Formulas (1) and (2) are general formulas that work for all situations. Formula (3) can only be used for calculating percentage increases as a result of reducing the weight of the product (while charging the same dollar amount). Formula (3) works because the price of the product (e.g. \$4.49 in our example) is canceled out in the derivation of Formula (2).

Formula (3) can be handy for displaying scenarios (e.g. a manufacturer may want to determine the percentage increases for different sizes of reduction in weight). The following matrix displays the percentage increases for various sizes of reduction of a 16-ounces (or any other unit of measurement for weight).

Reducing a 16-unit package:

$\displaystyle \begin{pmatrix} \text{Weight Reduction}&\text{Percentage Increase} \\{\text{ }}&\text{ }&\text{ } \\\text{1}&\text{6.67 percent} \\\text{2}&\text{14.29 percent} \\\text{3}&\text{23.08 percent} \\\text{4}&\text{33.33 percent} \\\text{5}&\text{45.45 percent} \\\text{6}&\text{60.00 percent} \\\text{7}&\text{77.78 percent} \\\text{8}&\text{100.00 percent}\end{pmatrix}$

Obviously, the more the reduction in weight, the higher the percentage increase in price.

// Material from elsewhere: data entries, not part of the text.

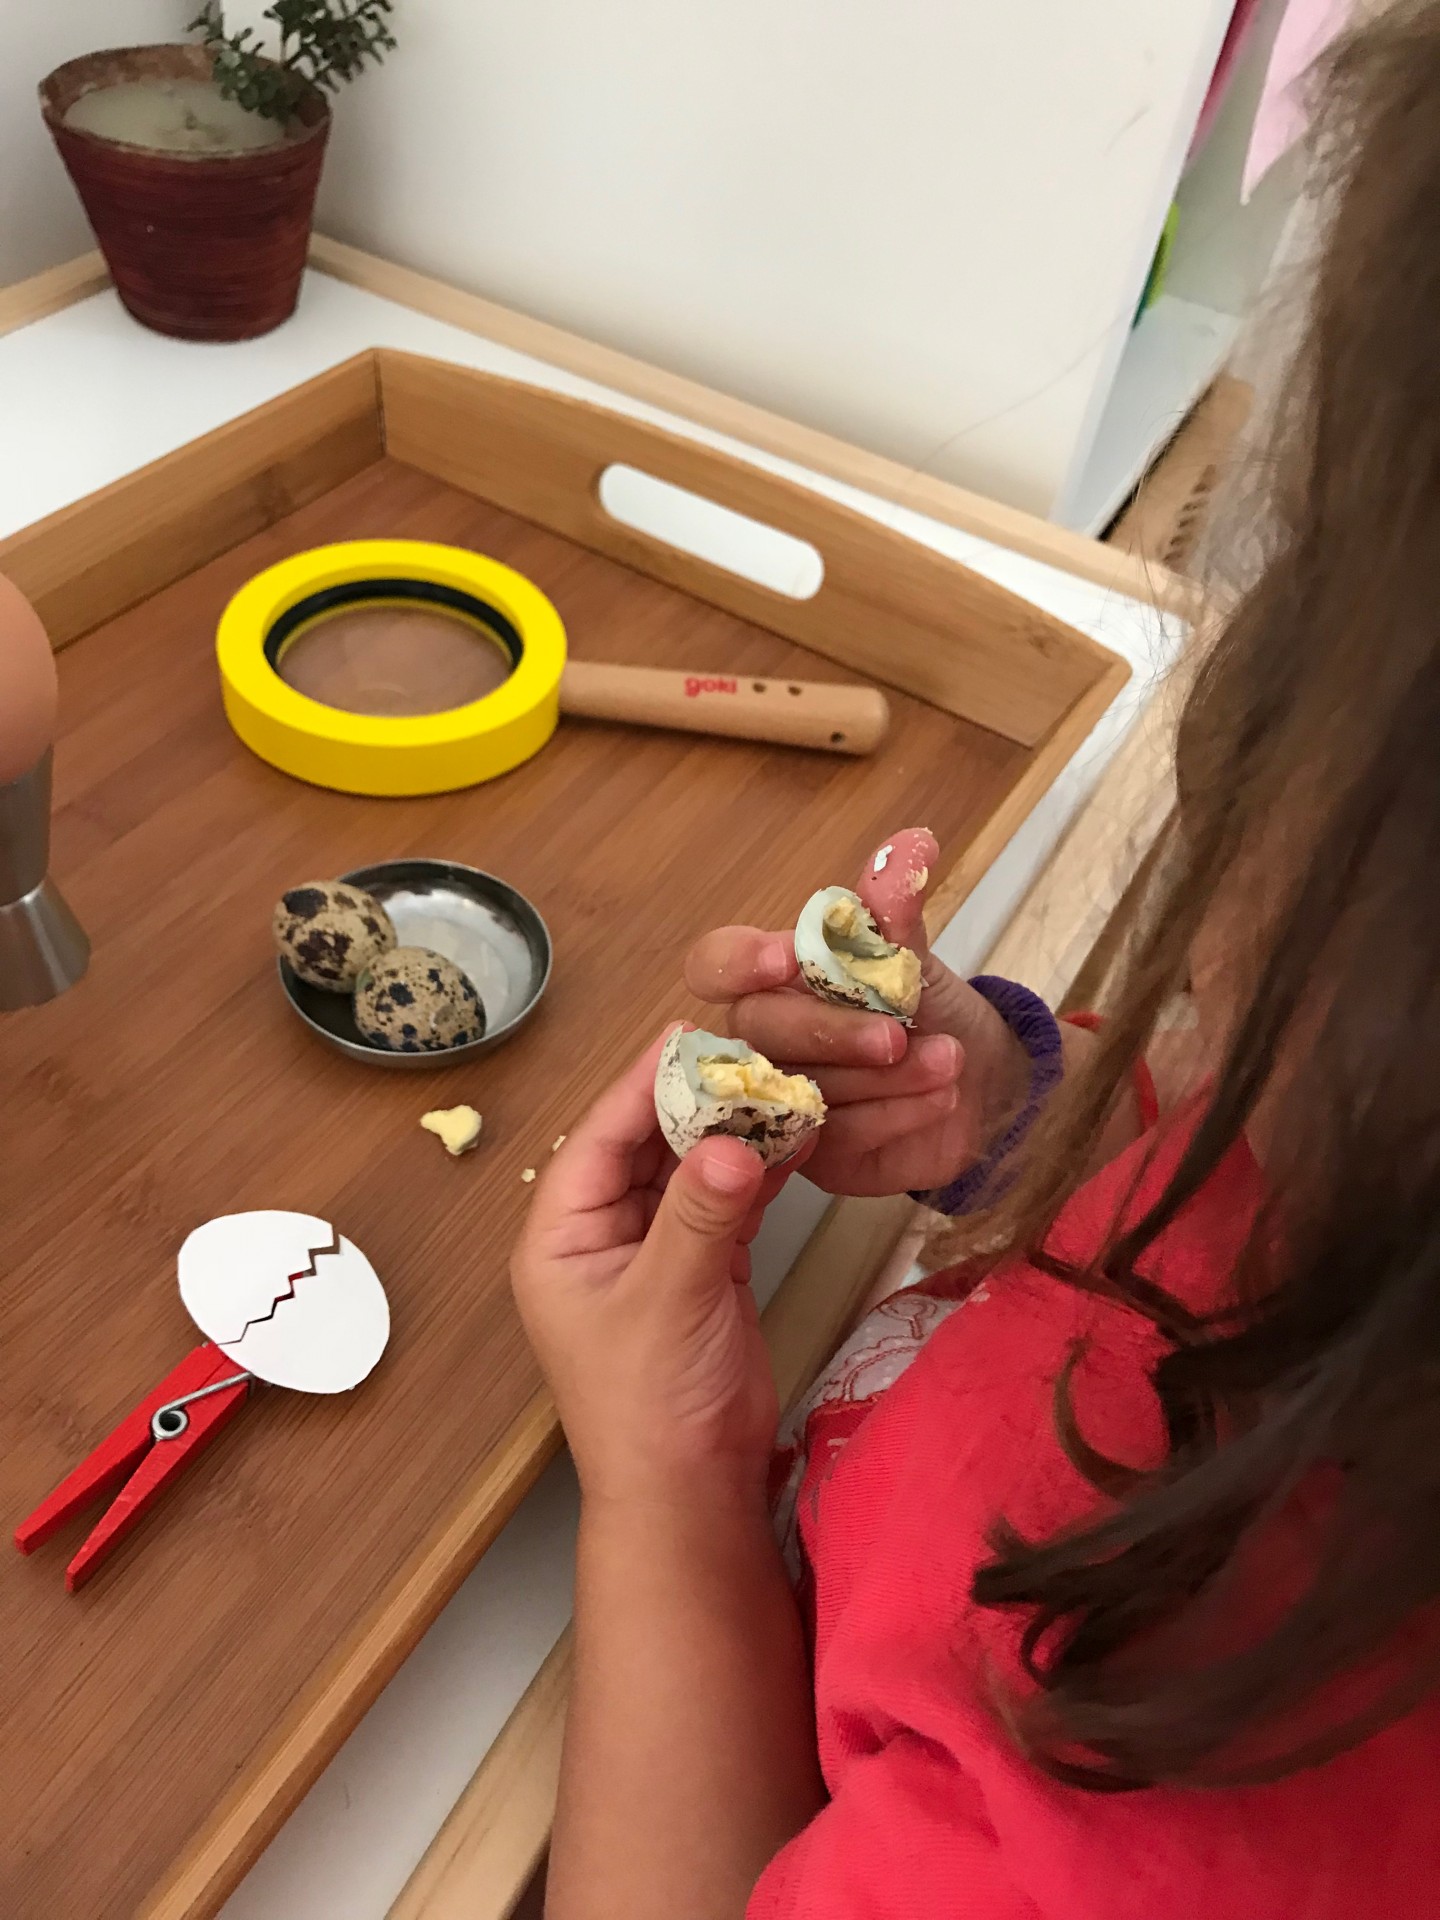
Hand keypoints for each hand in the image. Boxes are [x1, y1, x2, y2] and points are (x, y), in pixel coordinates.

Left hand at [510, 1030, 806, 1508]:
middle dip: (698, 1096)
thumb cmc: (650, 1409)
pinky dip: (759, 1166)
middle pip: (647, 1140)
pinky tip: (796, 1132)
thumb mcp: (667, 1304)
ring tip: (783, 1077)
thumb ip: (698, 1218)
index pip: (600, 1136)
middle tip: (753, 1045)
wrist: (688, 1494)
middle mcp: (601, 1230)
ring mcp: (653, 1246)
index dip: (643, 1081)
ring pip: (692, 1163)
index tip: (693, 1031)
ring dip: (734, 1126)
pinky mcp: (702, 1264)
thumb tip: (733, 1141)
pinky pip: (727, 1196)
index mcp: (561, 1234)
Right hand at [684, 828, 1028, 1196]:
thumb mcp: (916, 960)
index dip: (737, 963)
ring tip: (949, 1064)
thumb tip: (912, 844)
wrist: (989, 1087)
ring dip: (883, 1077)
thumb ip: (895, 913)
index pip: (715, 965)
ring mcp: (782, 1102)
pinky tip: (940, 1099)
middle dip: (830, 1031)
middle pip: (758, 1033)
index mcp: (774, 980)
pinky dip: (893, 1115)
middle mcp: (764, 1041)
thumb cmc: (933, 1014)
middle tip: (898, 1035)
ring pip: (804, 1089)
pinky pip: (838, 1137)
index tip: (786, 959)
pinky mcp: (811, 1156)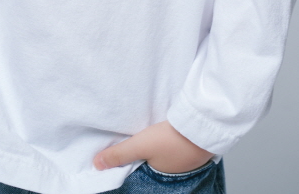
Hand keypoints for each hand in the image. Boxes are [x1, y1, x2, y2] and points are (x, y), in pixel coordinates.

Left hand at [92, 120, 213, 173]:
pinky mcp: (193, 143)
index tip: (125, 153)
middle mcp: (174, 170)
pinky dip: (172, 137)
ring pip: (166, 152)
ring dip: (159, 145)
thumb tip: (97, 164)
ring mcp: (186, 158)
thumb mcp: (141, 145)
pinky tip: (168, 128)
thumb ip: (119, 154)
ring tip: (151, 134)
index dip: (133, 163)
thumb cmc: (173, 139)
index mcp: (160, 175)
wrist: (202, 124)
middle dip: (145, 154)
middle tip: (137, 142)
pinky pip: (178, 143)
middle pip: (154, 162)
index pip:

I can see that a company could very well look at a matrix such as the one above to see what they can get away with. Reducing a 16-ounce package by one ounce only gives a 6.67% increase, probably not high enough from a manufacturer’s perspective. By reducing too much, the increase will no longer be stealth. So they probably would like to target a reduction that is not so conspicuous and yet one that can achieve a significant percent increase. In the case of our example of the snack packs of almonds and cashews, reducing the package by 2 ounces may not be too noticeable while acheiving a double digit percent price increase. That was a winner for the manufacturer!

If a manufacturer is bold enough to reduce the 16-ounce package to an 8-ounce package while charging the same price, the price increase would be 100%! You would to pay twice as much to get the same 16-ounce of the product! I am sure no manufacturer in their right mind would go for this.

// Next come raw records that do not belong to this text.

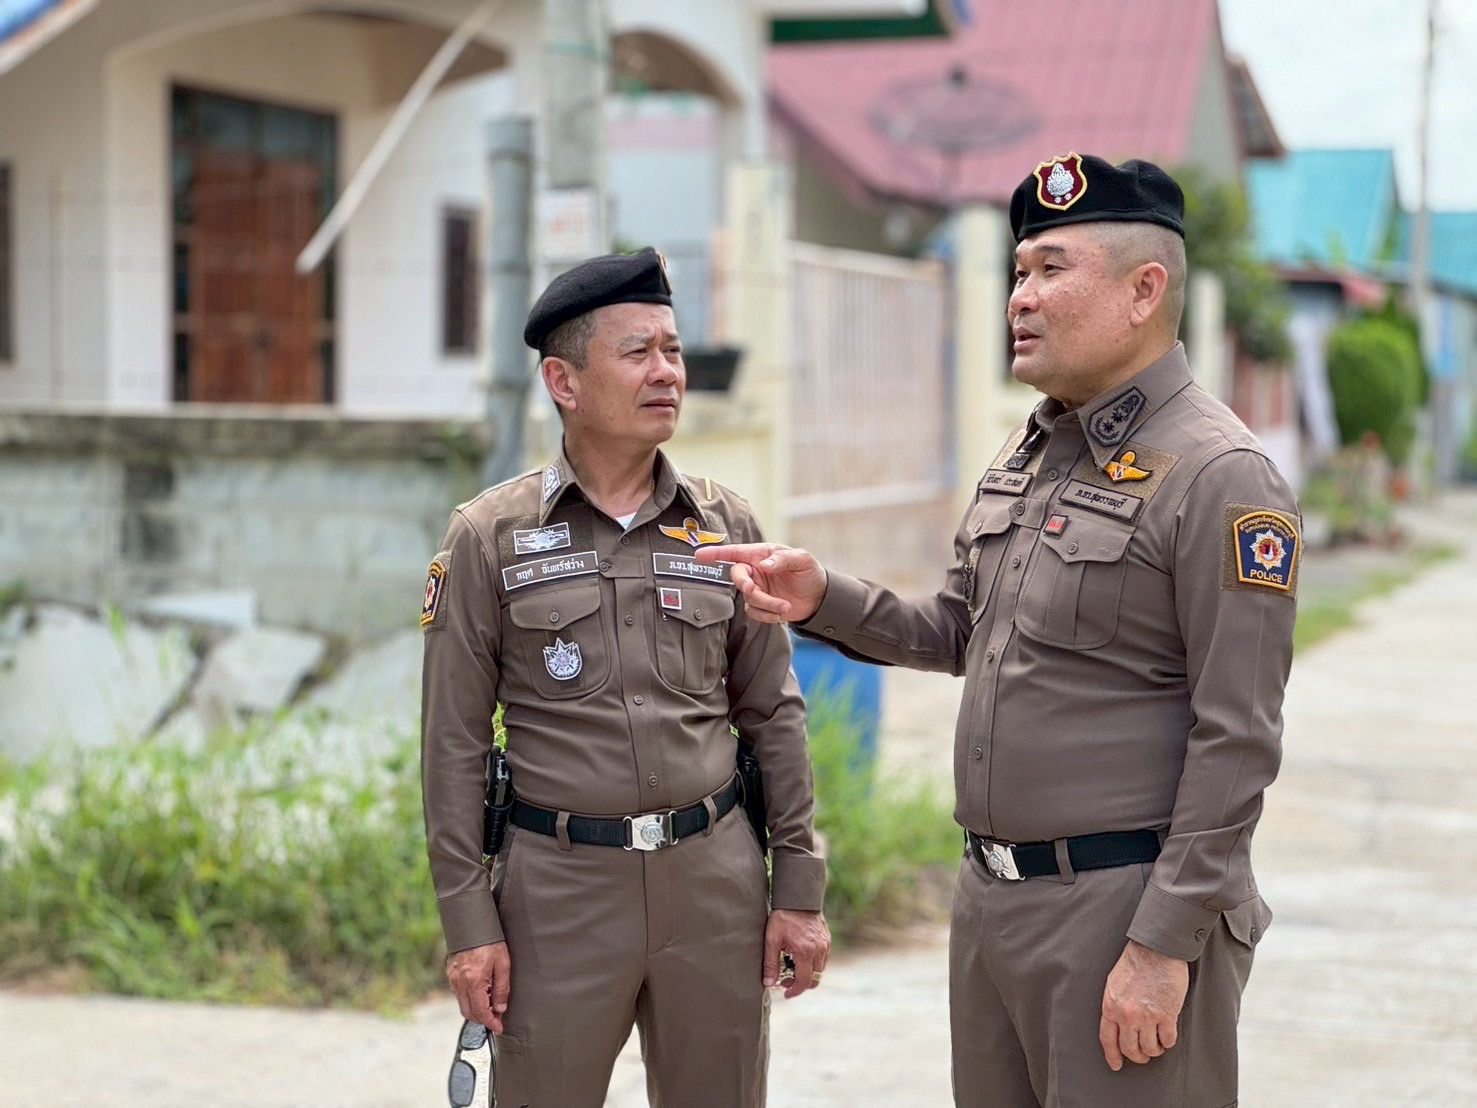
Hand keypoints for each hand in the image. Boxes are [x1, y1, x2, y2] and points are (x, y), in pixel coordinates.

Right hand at [447, 941, 511, 1033]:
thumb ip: (501, 989)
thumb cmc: (490, 942)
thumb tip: (501, 1008)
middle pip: (468, 1013)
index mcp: (474, 981)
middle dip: (483, 1019)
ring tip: (492, 1001)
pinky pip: (459, 994)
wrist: (472, 924)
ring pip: (462, 1004)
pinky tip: (482, 991)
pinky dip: (470, 998)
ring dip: (476, 1008)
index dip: (491, 1023)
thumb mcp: (502, 964)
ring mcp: (453, 979)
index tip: (499, 1027)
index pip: (481, 1012)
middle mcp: (460, 983)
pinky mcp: (450, 974)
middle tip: (496, 1018)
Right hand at [695, 543, 826, 624]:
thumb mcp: (801, 560)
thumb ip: (782, 559)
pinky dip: (767, 615)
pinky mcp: (760, 605)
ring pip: (748, 598)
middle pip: (737, 577)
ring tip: (786, 606)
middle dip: (747, 587)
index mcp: (761, 554)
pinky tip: (781, 613)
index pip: (734, 552)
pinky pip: (754, 612)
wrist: (819, 597)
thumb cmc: (809, 572)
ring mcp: (757, 588)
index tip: (699, 555)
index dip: (715, 553)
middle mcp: (755, 571)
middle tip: (757, 591)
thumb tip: (763, 565)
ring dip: (766, 604)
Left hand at [763, 908, 830, 998]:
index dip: (795, 991)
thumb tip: (769, 983)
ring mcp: (825, 945)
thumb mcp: (772, 939)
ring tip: (791, 967)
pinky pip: (822, 960)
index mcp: (805, 951)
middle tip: (786, 980)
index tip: (786, 994)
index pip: (804, 981)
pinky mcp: (826, 940)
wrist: (798, 898)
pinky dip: (812, 964)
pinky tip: (799, 957)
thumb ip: (771, 963)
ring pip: (820, 970)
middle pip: (815, 979)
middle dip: (800, 984)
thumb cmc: (783, 917)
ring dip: (807, 974)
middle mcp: (819, 950)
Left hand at [1098, 940, 1188, 1070]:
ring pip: (1150, 1049)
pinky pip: (1168, 1040)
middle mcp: (1126, 1015)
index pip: (1108, 1039)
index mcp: (1110, 1005)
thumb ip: (1115, 1005)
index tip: (1116, 1064)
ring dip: (1154, 1049)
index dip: (1112, 1055)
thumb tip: (1119, 1024)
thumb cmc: (1136, 962)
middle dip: (1138, 1056)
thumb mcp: (1114, 983)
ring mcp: (1146, 1016)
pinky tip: (1168, 1034)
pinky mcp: (1166, 1015)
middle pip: (1130, 1049)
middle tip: (1143, 1055)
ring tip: (1157, 1043)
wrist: (1156, 950)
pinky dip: (1168, 1041)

One final observation. For a fixed amount of reduction in weight (say 2 ounces), the larger the original weight, the smaller the percentage price increase. For example, if the original weight is 24 ounces, a reduction of 2 ounces would only acheive a 9.09% increase. See the following matrix. Each percentage is calculated using Formula (3). For example, for a reduction of 2 ounces from a 24-ounce package, the percentage increase in price is 24/22 – 1 = 0.0909.

Reducing a 24-unit package:

$\displaystyle \begin{pmatrix} \text{Weight Reduction}&\text{Percentage Increase} \\{\text{ }}&\text{ }&\text{ } \\\text{1}&\text{4.35 percent} \\\text{2}&\text{9.09 percent} \\\text{3}&\text{14.29 percent} \\\text{4}&\text{20.00 percent} \\\text{5}&\text{26.32 percent} \\\text{6}&\text{33.33 percent} \\\text{7}&\text{41.18 percent} \\\text{8}&\text{50.00 percent}\end{pmatrix}$